First, I could never get the channel. It was too specialized for the cable system we had to carry it. Then, my parents finally got DirectTV...just in time for me to go to college. It was during one summer while in college that I was able to videotape almost the entire Alien Nation series and then catch some Incredible Hulk and V episodes.

All my encounters with Sci-Fi would be frustrating. With millions of potential hours of science fiction movies and television series, I'd get to a hotel room or visit a friend that had it and something absolutely dreadful would be on like a Dark Shadows marathon or the movie Gulliver's Travels starring Ted Danson.

In my humble opinion, Sci-Fi's greatest achievement was the four-year (should have been five) run of Farscape and the two-part mini-series that concluded the series. If nothing else, Sci-Fi gave us that only to take it away.

For a brief period of time, I did finally have the Sci-Fi Channel. And the channel was saturated with horror movies and reality (sci-fi reality?) programming. Instead of having Sci-Fi on all the time, I'd more often land on the Food Network.

A year ago we moved and full cable did not move with us. And what have I missed? It wasn't Sci-Fi, it was ESPN and ESPN 2. And the 14-year-old in me cries.

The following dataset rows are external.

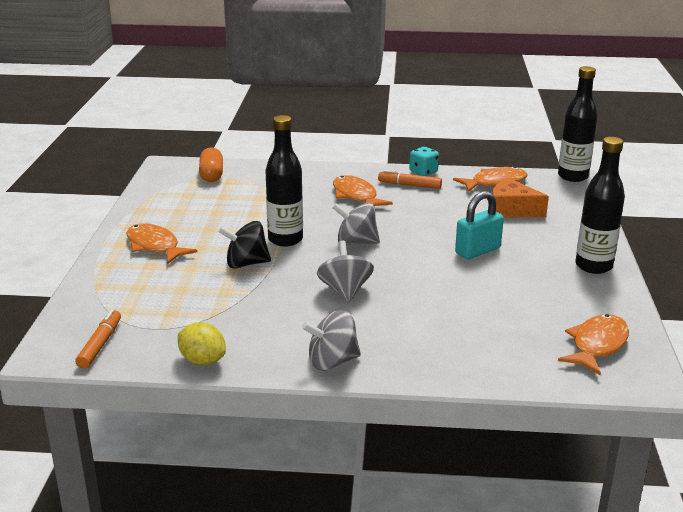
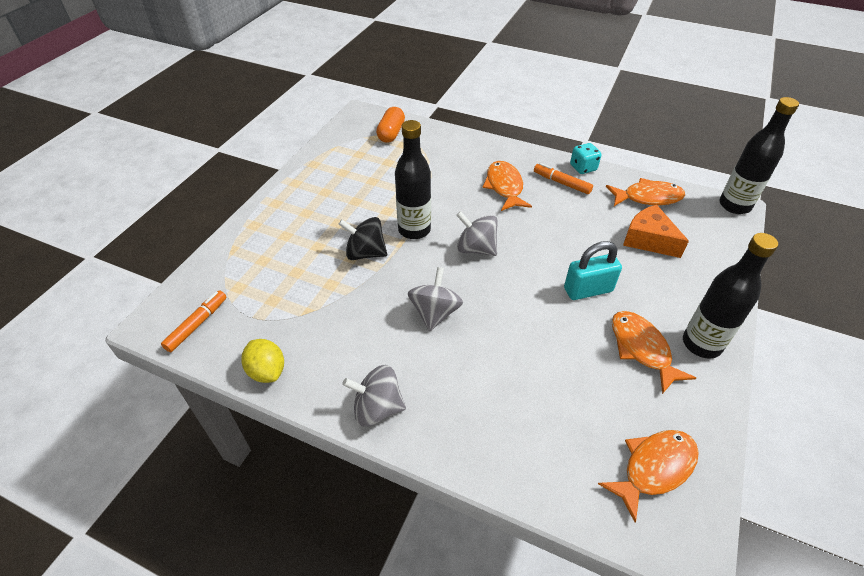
camera: 20 degrees right, 20 degrees up
orange fish [126,223,197,264] -> orange fish moved to [612,311,696,394]

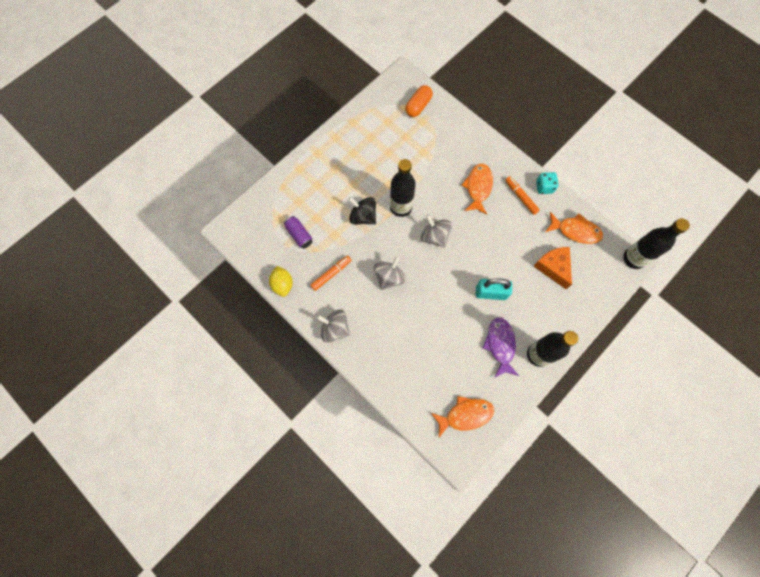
camera: 20 degrees right, 25 degrees up
orange marker [161,291,227,352] -> orange marker moved to [310,256,352,291]
orange fish [612,311,696,394] -> purple fish [483,317,519,378]
none -> purple can [284,216,312,249]

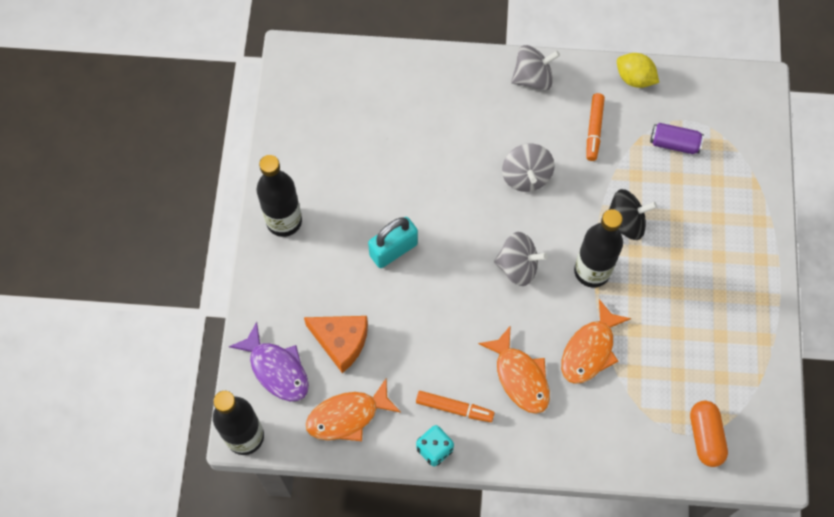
camera: 140 degrees right, 5 degrees down
orange fish [431,396,494,438] -> orange fish moved to [561,299,631,384]
purple fish [483,317,519,378] -> purple fish moved to [229,322,309,401]

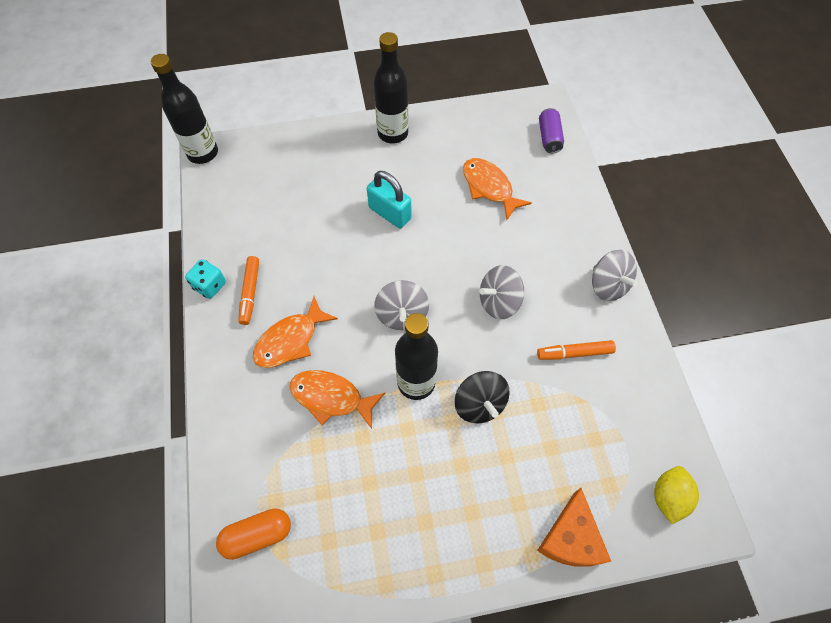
camera: 75 degrees right, 5 degrees down
purple fish [229,322,309,401] -> none
orange cheese [304,316,368,373] -> orange cheese moved to [537,488,611,567]
orange fish [306,378,401,441] -> orange fish moved to [463,158,532,220]
yellow lemon [617,53,659,88] -> yellow lemon moved to [654,466,699,524]
purple can [650,123,704,154] -> purple can moved to [539,108,564,153]

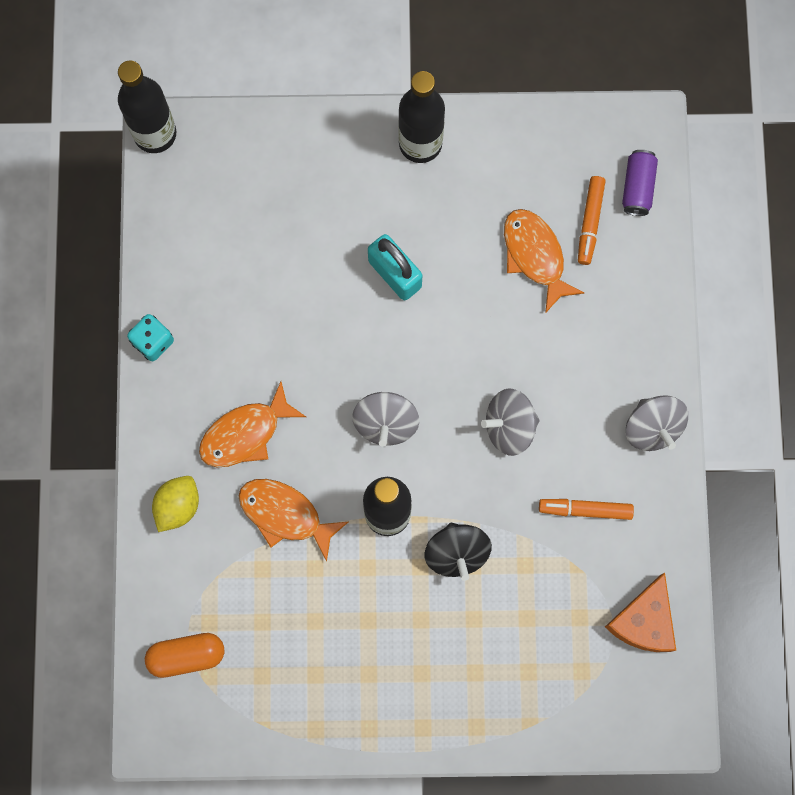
camera: 10 degrees right, 15 degrees up
orange marker [238,256,259,325] -> orange marker moved to [578,176,605,265]
orange cheese [537,488,611,567] -> orange cheese moved to [605,573,676,652]
yellow lemon [654,466,699,524] -> yellow lemon moved to [152,476,199,532]

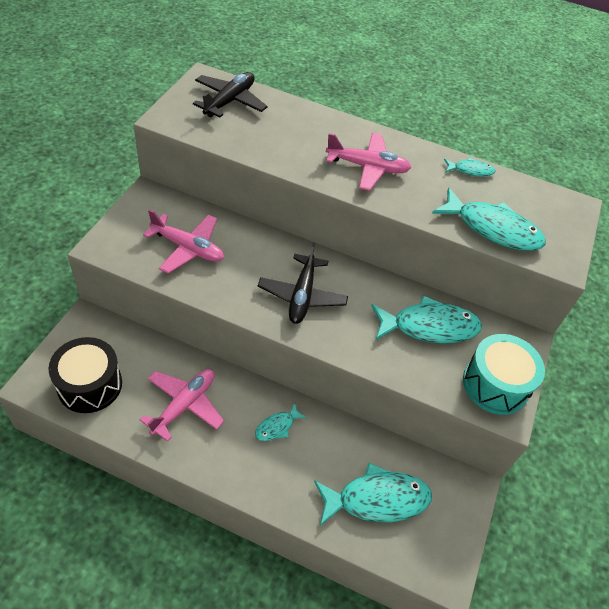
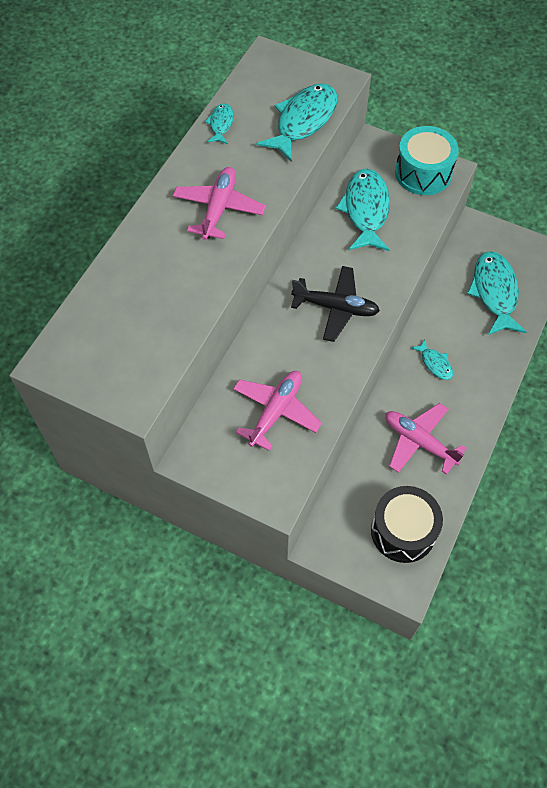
camera: 80 degrees left, 10 degrees up
black plane [193,72,268,117] -> none

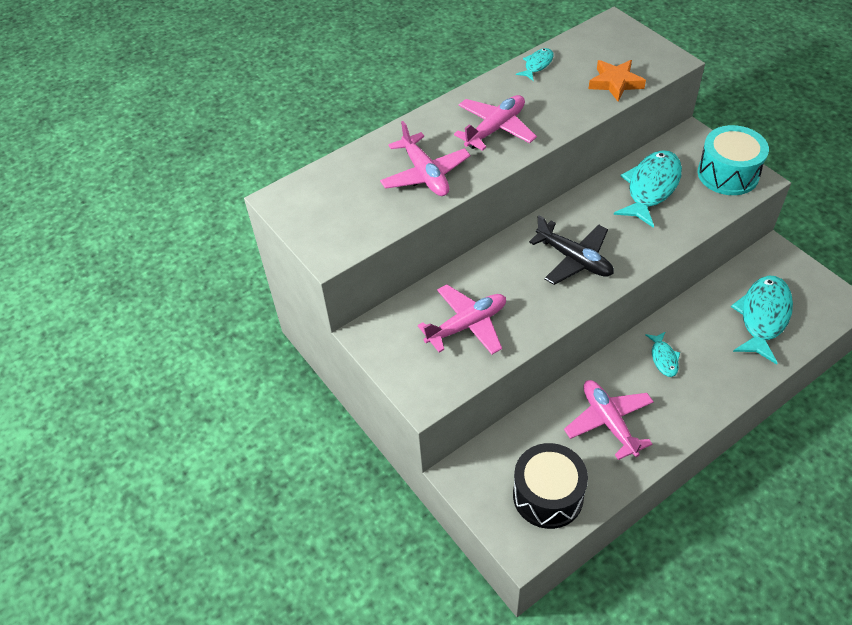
camera: 30 degrees right, 10 degrees down
turquoise fish [256,83,337,162] -> orange star [589,60,646,101]
none -> pink plane [380,121,470,196]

I'm not saying they could do nothing right. They did also give us Battlestar Galactica and they brought to America the new Doctor Who. But for whatever reason, Sci-Fi and I could just never make anything happen together. My limited enjoyment of their programming has been largely through DVDs or other outlets.

As of today, Sci-Fi is no more. Now, in a reported effort to shed their "geek image", they are called SyFy. And instead of geeky, they just look plain silly.

And you know what, it still doesn't matter. That dream I thought had come true never came true in network form. Now, through Netflix, the internet, and what I happen to own, I can construct my own personal Sci-Fi Channel. And believe me, it's been well worth the eighteen year wait.